Attraction & retention

[ Warning: this is work in progress, use at your own risk! ]

In this section we’re going to use some Python scripting, including using Pandas data frames, for producing CSV files, ElasticSearch indexes and Kibana dashboards. We will do that to study how people join and leave projects.

Some interesting data for learning about the evolution of a developing community is how people are entering and leaving it. From the point of view of the community, those are their attraction and retention rates: how they are attracting new developers, and how they are retaining (or not) active in the community over time.

For doing this analysis with GrimoireLab, we will produce an index with one entry (document) per developer, annotated with the date for the first and the last activity. The first activity will show when they started to be active. The last activity will be an indicator of whether they are still active or not: if their last activity is, say, 6 months old, it is very likely that they are no longer active members of the community.

The analysis can be done for each data source. To begin with, let’s start with git. We will use a “standard” git index, such as those found in any standard GrimoireLab dashboards. So, this will be an execise of starting with some enriched GrimoireLab index, and producing a new one with specialized infomation.

But even before producing an index, we’re going to just produce some CSV files, with the same structure, so that we can first learn to do the analysis, and later how to manage with uploading data to ElasticSearch.

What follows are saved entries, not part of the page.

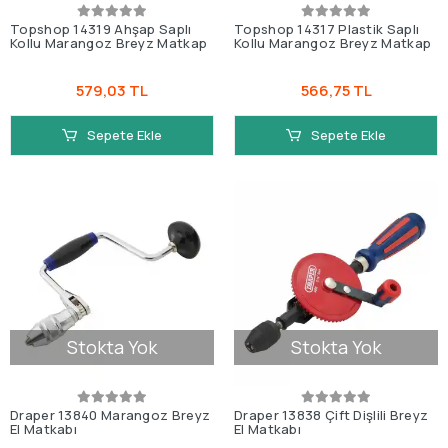
Topshop 14319 Ahşap Saplı
Topshop 14317 Plastik Saplı
Kollu Marangoz Breyz Matkap
Kollu Marangoz Breyz Matkap
579,03 TL
566,75 TL
Sepete Ekle
Sepete Ekle
Stokta Yok
Stokta Yok
Draper 13840 Marangoz Breyz
Draper 13838 Çift Dişlili Breyz
El Matkabı
El Matkabı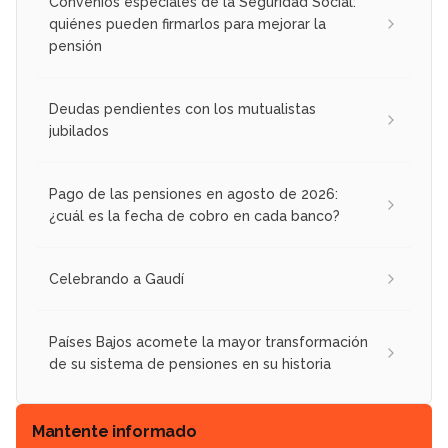
Convenios especiales de la Seguridad Social:
quiénes pueden firmarlos para mejorar la
pensión
Deudas pendientes con los mutualistas
jubilados
Pago de las pensiones en agosto de 2026:
¿cuál es la fecha de cobro en cada banco?
Celebrando a Gaudí
Países Bajos acomete la mayor transformación
de su sistema de pensiones en su historia
Mantente informado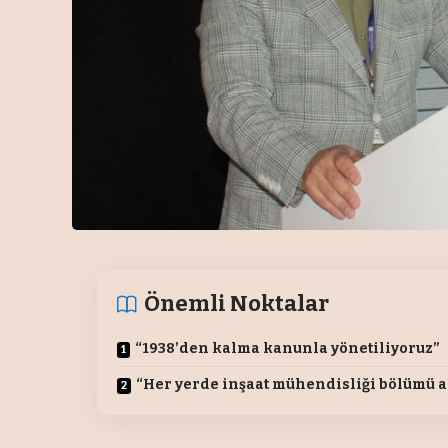
Önemli Noktalar
“1938’den kalma kanunla yönetiliyoruz”
“Her yerde inşaat mühendisliği bölümü 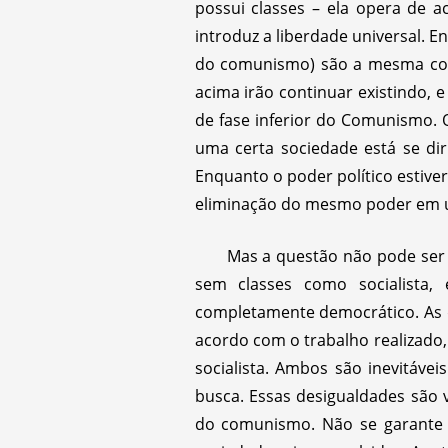
possui classes – ela opera de 
introduz a liberdade universal. 
do comunismo) são a mesma cois
acima irão continuar existindo
de fase inferior do Comunismo.
uma certa sociedade está se dir
Enquanto o poder político estiv
eliminação do mesmo poder em uma
Mas a questão não pode ser 
sem classes como socialista,
completamente democrático. As d
acordo com o trabalho realizado,
socialista. Ambos são inevitáve
busca. Essas desigualdades são 
do comunismo. Não se garante q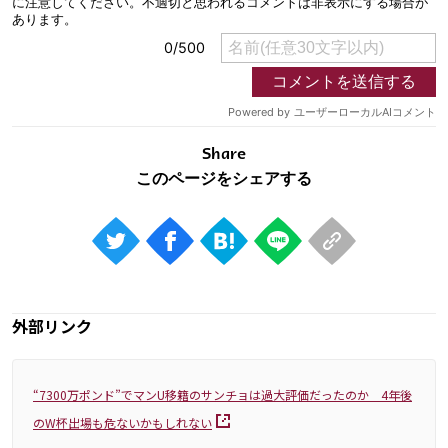
Share
外部リンク
“7300万ポンド”でマンU移籍のサンチョは過大評価だったのか 4年後
のW杯出場も危ないかもしれない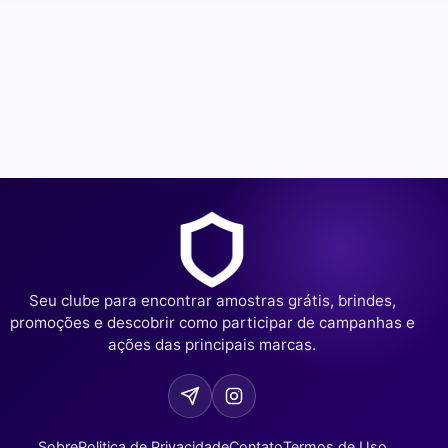
Seu clube para encontrar amostras grátis, brindes,
promoções e descobrir como participar de campanhas e
ações das principais marcas.
Sobre
Politica de Privacidade
Contato
Termos de Uso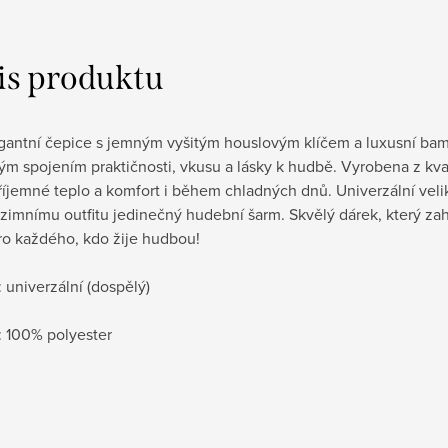
is produktu
egantní čepice s jemným vyšitým houslovým klíčem a luxusní bam
m spojením praktičnosti, vkusu a lásky k hudbě. Vyrobena z kva
říjemné teplo a komfort i během chladných dnů. Univerzální ve
imnímu outfitu jedinečný hudební šarm. Skvělý dárek, který zahř
ro každého, kdo žije hudbou!
: univerzální (dospělý)
: 100% polyester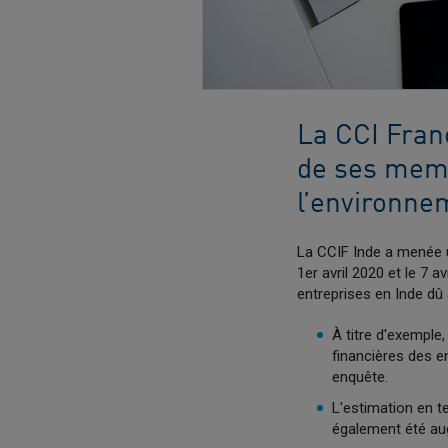
La CCI Fran
de ses memb
l’environnem
La CCIF Inde a menée 
1er avril 2020 et le 7 
entreprises en Inde dû 
À titre d'exemple
financières des 
enquête.
L'estimation en t
également été a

In fact, the structure of the analysis is simple:

Get the data from ElasticSearch, using a query designed to produce data tailored for our analysis.
Store the data in a Pandas data frame.
Shape that data frame until we have the data we want.
Save the data frame in a CSV file (or later, in an ElasticSearch index).

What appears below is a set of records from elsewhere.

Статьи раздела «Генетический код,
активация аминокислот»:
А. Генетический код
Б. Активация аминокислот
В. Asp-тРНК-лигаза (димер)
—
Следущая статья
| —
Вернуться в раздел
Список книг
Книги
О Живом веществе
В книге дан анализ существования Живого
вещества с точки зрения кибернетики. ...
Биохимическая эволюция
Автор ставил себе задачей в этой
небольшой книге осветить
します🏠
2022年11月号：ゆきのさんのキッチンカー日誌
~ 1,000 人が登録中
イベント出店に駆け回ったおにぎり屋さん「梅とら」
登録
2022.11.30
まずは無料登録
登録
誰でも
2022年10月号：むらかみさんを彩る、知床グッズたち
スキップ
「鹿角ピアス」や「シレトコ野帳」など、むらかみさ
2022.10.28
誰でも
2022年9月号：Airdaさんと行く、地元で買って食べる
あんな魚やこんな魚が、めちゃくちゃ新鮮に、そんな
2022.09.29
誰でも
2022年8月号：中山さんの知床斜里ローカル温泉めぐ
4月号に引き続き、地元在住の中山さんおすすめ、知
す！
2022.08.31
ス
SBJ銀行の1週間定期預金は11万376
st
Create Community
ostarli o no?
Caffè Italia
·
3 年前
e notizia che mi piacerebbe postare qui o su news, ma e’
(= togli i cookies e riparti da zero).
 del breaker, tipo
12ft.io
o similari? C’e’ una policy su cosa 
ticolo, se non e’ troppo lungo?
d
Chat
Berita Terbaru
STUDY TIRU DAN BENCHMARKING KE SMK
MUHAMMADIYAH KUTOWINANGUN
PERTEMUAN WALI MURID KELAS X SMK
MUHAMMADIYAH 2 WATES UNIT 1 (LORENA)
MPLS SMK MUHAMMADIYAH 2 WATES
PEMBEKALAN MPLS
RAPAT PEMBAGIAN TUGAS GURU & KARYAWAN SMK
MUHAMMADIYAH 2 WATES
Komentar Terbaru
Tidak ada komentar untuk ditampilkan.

Scripts and JSON files mentioned here are available from the tools&tips directory in the GitHub repo.

Use the enriched_elasticsearch_git_pandas7.py script as follows:

./enriched_elasticsearch_git_pandas7.py \
  --es https://user:passwd@elasticsearch_url --es_index git \
  --es_out https://user:passwd@elasticsearch_url --es_index_out git_demo \
  --no_verify_certs

Then create in Kibana the index pattern git_demo, based on the index you just created, and upload to Kibana the following JSON files, which are the searches, visualizations and dashboards:

C_dashboard.json
C_visualizations.json
C_searches.json

And point Kibana to load the dashboard C_Git_Demo.

Final version of the script

The final version of this script is enriched_elasticsearch_newcomers.py.